In high school, I knew that I wanted to see as much of the world as possible. At every college that I toured, I asked questions about off-campus study programs and scoured school websites for pictures of students laughing overseas, with a backdrop of the Colosseum or the Pacific Ocean. Wherever I ended up, I knew that I wanted to live broadly, to spread my wings. Coming into Kenyon in the fall of 2014, I had already decided that I wanted to go abroad. My first week at Kenyon wasn’t even at Kenyon: I participated in the Outdoors Pre-Orientation program, hiking in West Virginia. College was all about testing my limits, I thought.
For better or for worse, I tested many of my limits during my first semester at Kenyon. I joined a lot of groups, went to parties and on field trips (hello, Cleveland Orchestra!), but something was still missing. I felt like I was at an extended summer camp, something that would end with a talent show and the exchange of home addresses. Kenyon was exhilarating, but it wasn’t home. Not yet.
For me, going to college was a chance to escape my high-school self. I didn’t want to be stuck in the band room for another four years, no matter how much I enjoyed it at the time. High school was full of ultimatums for me: band or chorus, AP Gov or AP Euro. I was either this kind of student or that kind of student, a slacker or a high-achiever. But at Kenyon, for the first time in my life, no one was telling me who to be. So, at first, I tried to be everything. Predictably, this burned me out. So I adapted. I learned that watching an episode of Breaking Bad in between writing papers didn’t mean I was a lazy student: it meant that I was giving myself a break. I turned back to parts of myself that I’d cast aside after coming to Kenyon. I started eating dessert again. I started breathing.
Testing my limits became a lot easier once I allowed myself to normalize Kenyon. So many people come to college expecting it to be a machine that swallows you up and spits out a higher-achieving version of yourself. No college can do that, but what a college can do is give you the tools to imagine what kind of future you want to build for yourself. In high school, I could get by saying that I wanted to be a writer in the future. Kenyon challenged me to think more specifically. So I did.
I began to have hard conversations with myself, and with my friends. What kind of person do I want to be? What do I want to do with my major, and with my career? I talked with people, all kinds of people, about big ideas and small ideas. These conversations took place in Peirce Dining Hall, on long walks across campus at one in the morning, in classrooms. Part of what makes Kenyon so special to me is the privilege of being taken seriously. I found that in class, people would listen to points that I made and respond to them, forcing me to think more deeply about the material at hand. In high school, I would spend class in my own head, thinking of a point, saying it, and then disappearing inside myself to think about another point. In college, I learned to listen. Learned to make points, yes, but also to respond to other points being made, other ideas being voiced.

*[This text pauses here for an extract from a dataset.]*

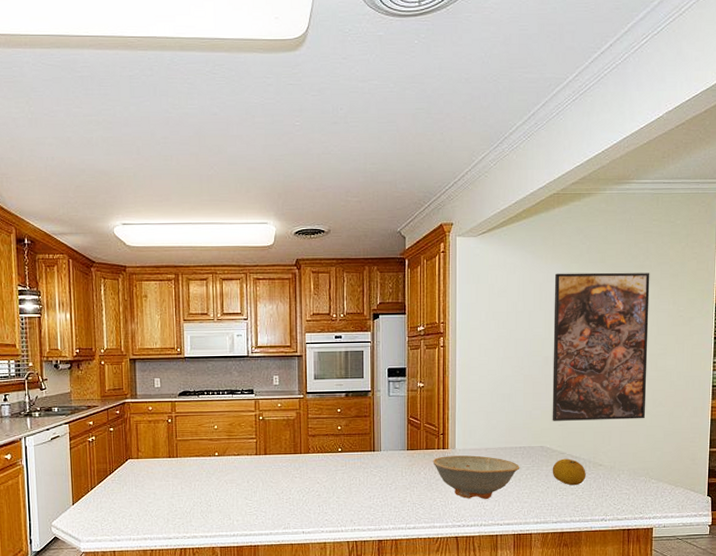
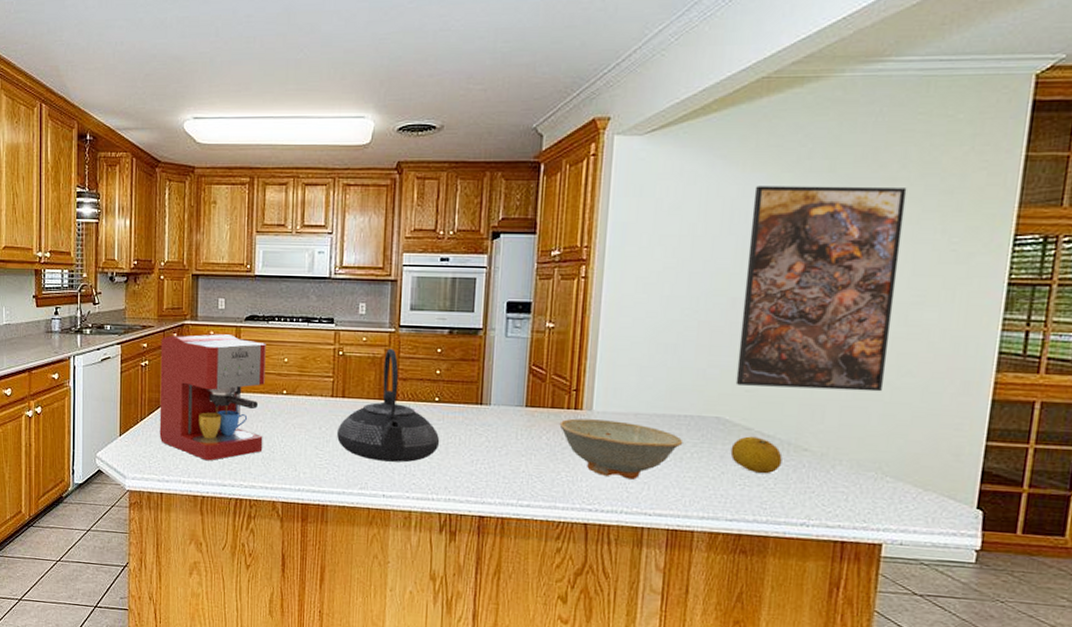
coffee maker: none [105,408,201,519] -> present [159,333,266,461]
teapot: none [262,411,344,504] -> present [337,348,440,463]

I’m currently nearing the end of my junior year. I didn’t go abroad, instead choosing to stay at Kenyon all year. It was a hard decision, a decision that I thought had already been made when I stepped onto campus two-and-a-half years ago. As an English major and music minor, there were too many classes that I wanted to take, and too many ensembles that I wanted to stay with year-round, and ultimately I decided not to go abroad. While it was a tough decision, and something I still think about, it is a testament to the classes and the people at Kenyon that I loved too much to leave, even just for a semester. Many of my friends went abroad and loved it, but I’m glad that I made the decision I did, that I had the hard conversation with myself instead of making an impulsive choice.
Kenyon did not turn me into a different person. I like to think that I would be a good, well-rounded individual no matter which college I chose. Rather, Kenyon has helped, and continues to help, me become the version of myself that I have always aspired to be. The classes I take, the conversations I have with friends and professors: these things shape who I am. If what you are is what you do every day, I’m pretty lucky to get to spend most days at Kenyon, reading and talking and continuing to ask myself hard questions.